------ Dataset

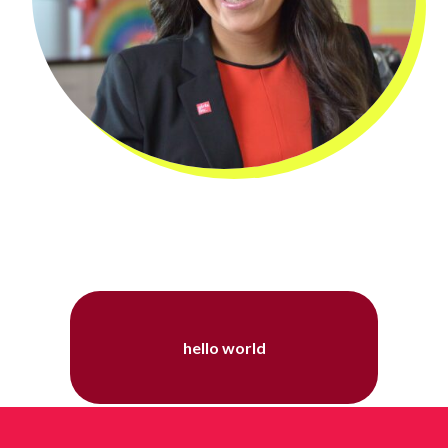
hello world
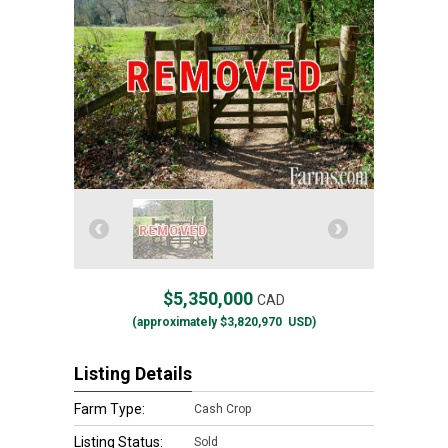
$5,350,000
CAD
(approximately
$3,820,970
USD)
Listing Details
Farm Type:
Cash Crop
Listing Status:
Sold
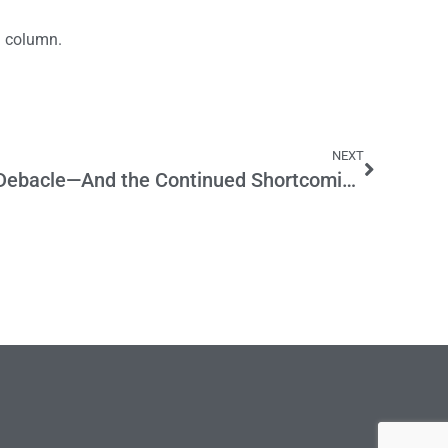
a column.
NEXT
The Corinthian Colleges Debacle—And the Continued Shortcomings In Our Higher Ed System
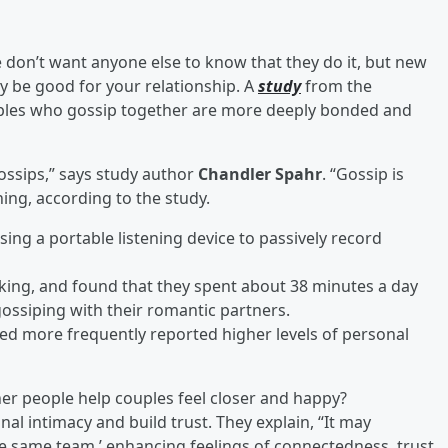
don’t want anyone else to know that they do it, but new
y be good for your relationship. A
study
from the
couples who gossip together are more deeply bonded and
ossips,” says study author
Chandler Spahr
. “Gossip is
ing, according to the study.
ing a portable listening device to passively record
alking, and found that they spent about 38 minutes a day
ossiping with their romantic partners.
ped more frequently reported higher levels of personal
ther people help couples feel closer and happy?
l intimacy and build trust. They explain, “It may
he same team,’ enhancing feelings of connectedness, trust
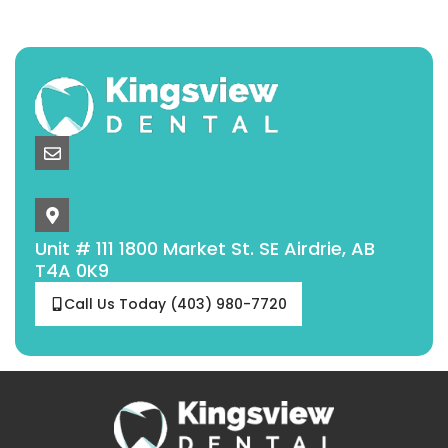
info@kingsviewdental.ca
Unit # 111 1800 Market St. SE Airdrie, AB
T4A 0K9
Call Us Today (403) 980-7720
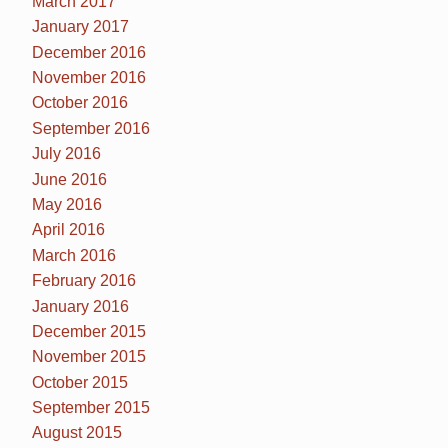
March 2017
January 2017
December 2016
November 2016
October 2016
September 2016
July 2016
June 2016
May 2016
April 2016
March 2016
February 2016
January 2016
December 2015
November 2015
October 2015
September 2015
August 2015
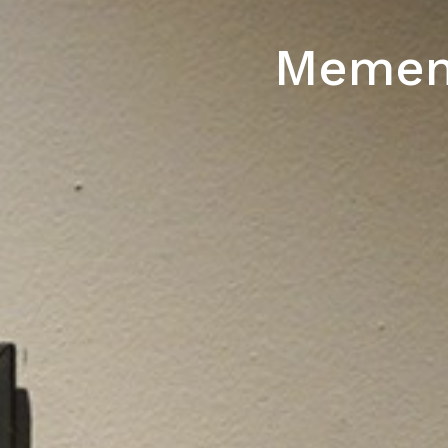
Mement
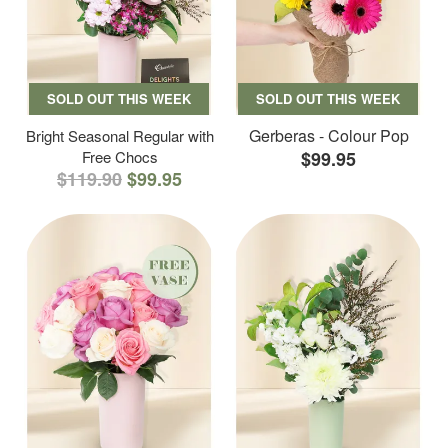
SOLD OUT THIS WEEK
SOLD OUT THIS WEEK
Gerberas - Colour Pop
Bright Seasonal Regular with
Free Chocs
$99.95
$119.90
$99.95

------------

The problem -
Find each line in the records above that contains the string "with", treating uppercase and lowercase as different, and copy those lines.

Reply to the task -
ossiping with their romantic partners.
Bright Seasonal Regular with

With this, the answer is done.